Modern physics suggests that matter consists of a set of particles that act as building block. Between these particles lie forces that are mediated by another set of particles, and a fundamental property of the majority of particles is that they have a mass.
Prof Higgs has a plaque honouring his work in Roxburgh Street, where he devised his theory on the nature of mass more than 50 years ago.
He was a researcher at Edinburgh University in 1964 when he predicted a sub-atomic particle, now known as the Higgs boson, which enables other particles to acquire mass.
In 1964, he proposed a theory about the existence of a particle that explains why other particles have a mass. At the same time – yet separately – Francois Englert and Robert Brout proposed the same theory.
Prof Higgs’ groundbreaking work was confirmed by experiments at the European Organisation for Nuclear Research in Switzerland, at the Large Hadron Collider, in 2012. The successful experiments led to the Nobel Prize in Physics being awarded jointly to him and Mr Englert the next year.
The Copley Medal is among a string of awards, medals and prize lectures that were announced by the Royal Society yesterday. Scientists receive the awards in recognition of their achievements in a wide variety of fields of research.

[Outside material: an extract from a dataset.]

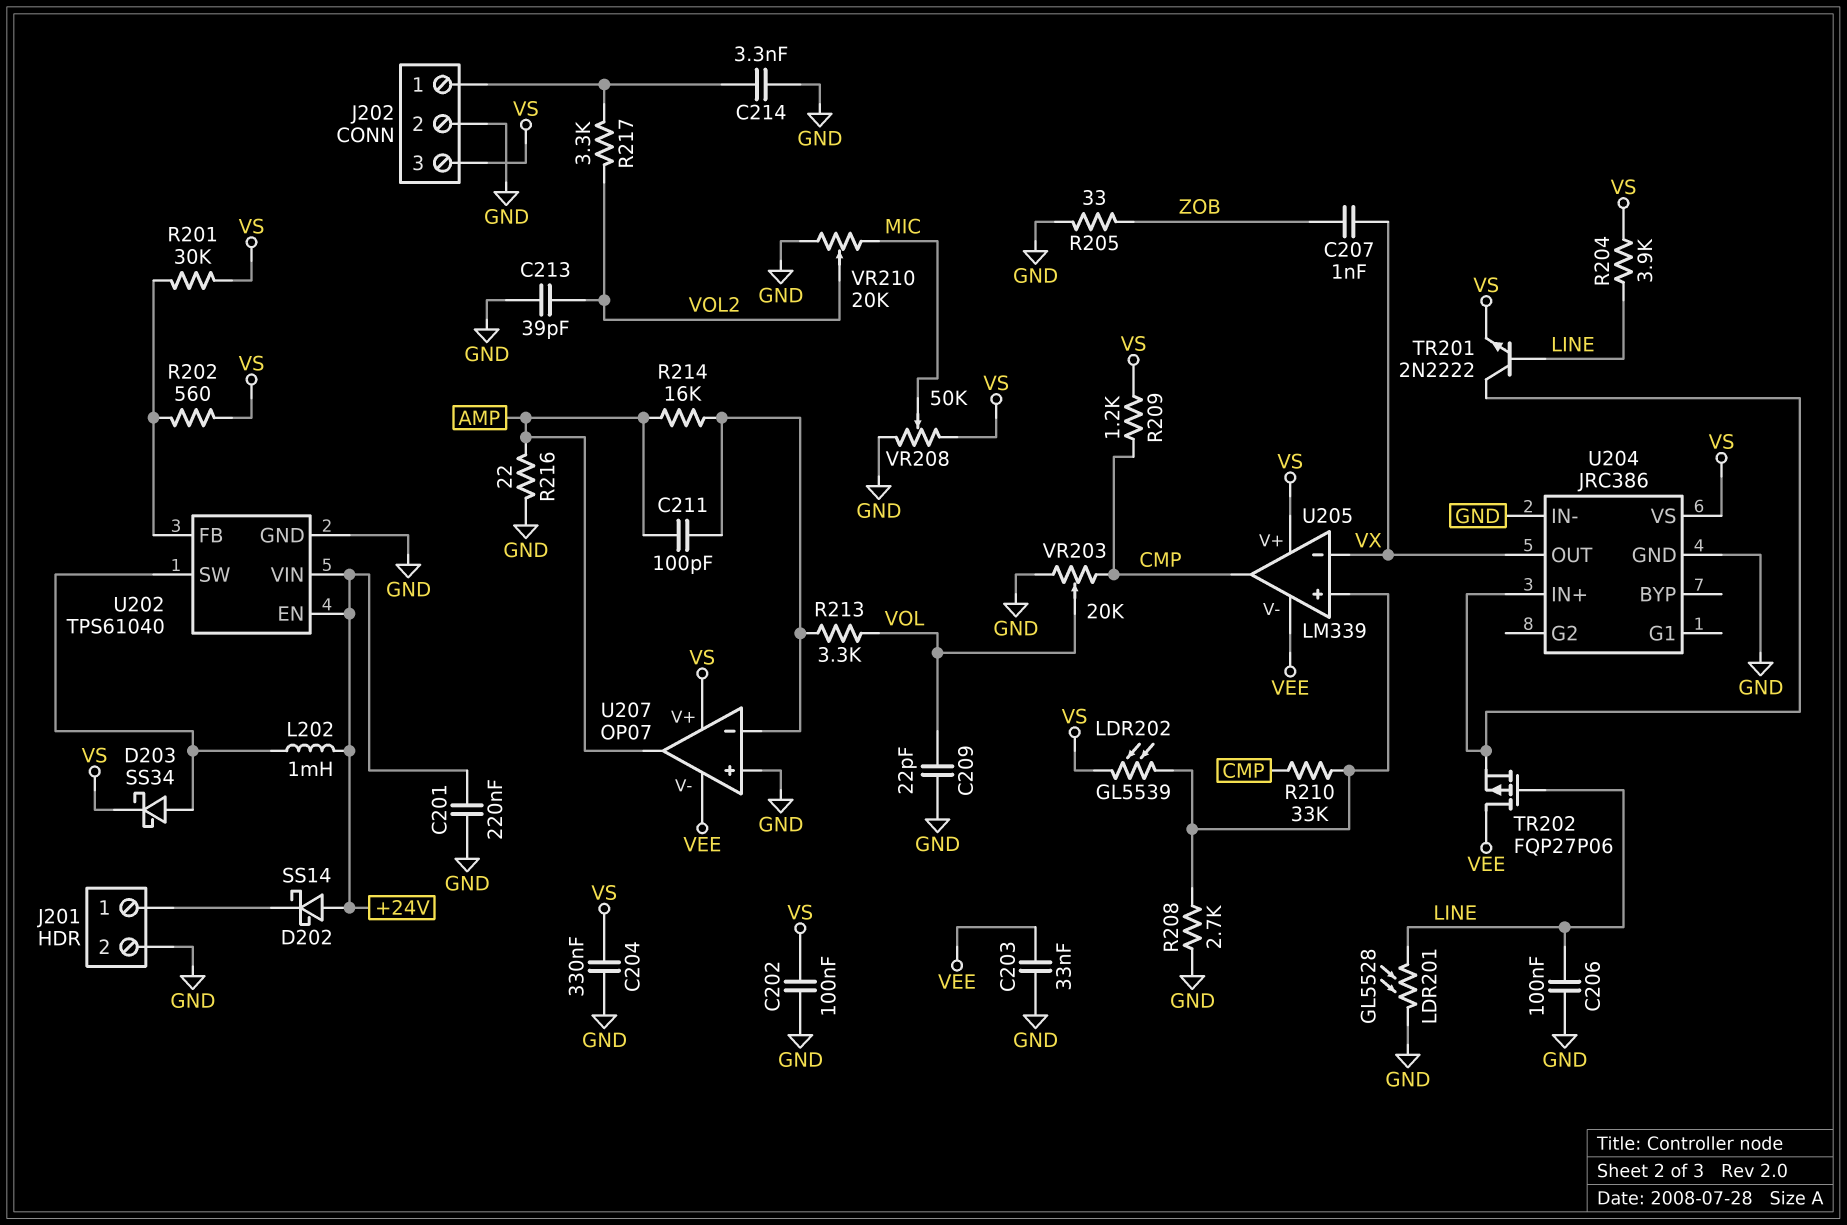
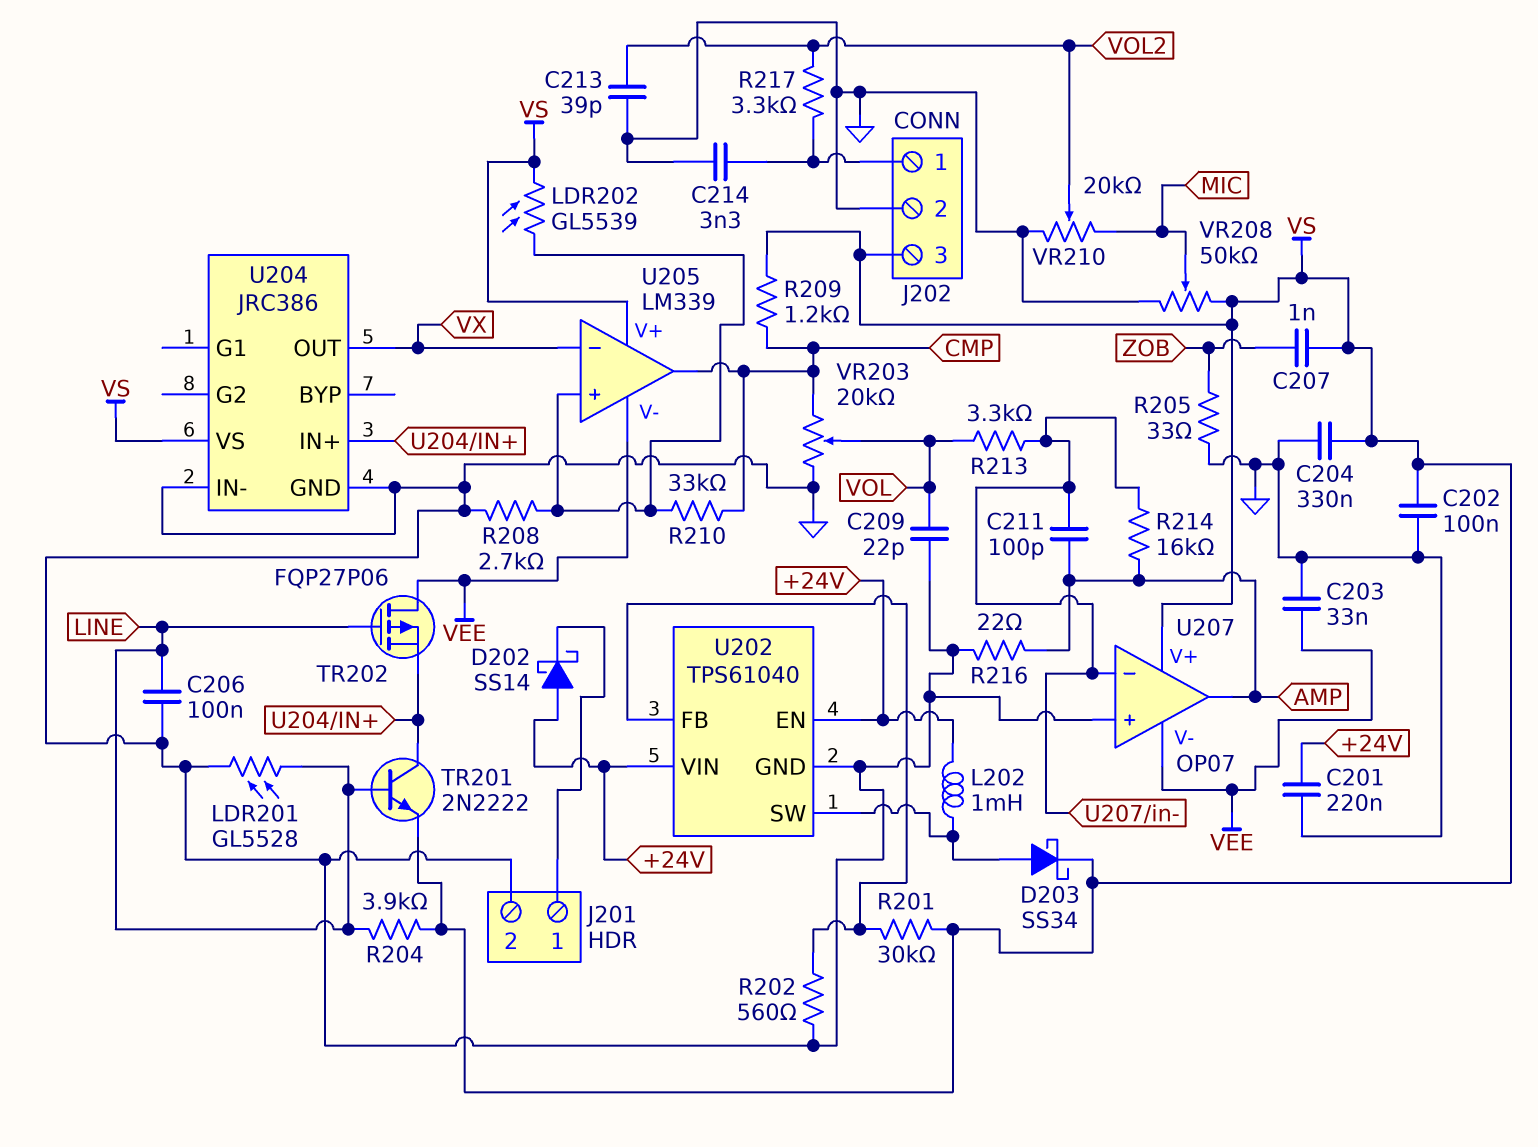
C207: 1nF (VX, ZOB) -> 1nF (VS, ZOB)
R202: 560 (U202/FB, VS) -> 560 (GND, U202/FB)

Prof Higgs said: “It is an honour to be the recipient this year of the Copley Medal, the Royal Society’s premier award.”
Sir Paul Nurse, president of the Royal Society, said: “Peter Higgs is a most deserving winner of the Copley Medal. I congratulate him.
“His work, alongside that of Francois Englert, has helped shape our fundamental understanding of the world around us. The search for the Higgs boson completely ignited the public’s imagination, hopefully inspiring the next generation of scientists.
“The Copley Medal is the highest honour the Royal Society can give a scientist and Peter Higgs joins the ranks of the world’s greatest ever scientists.”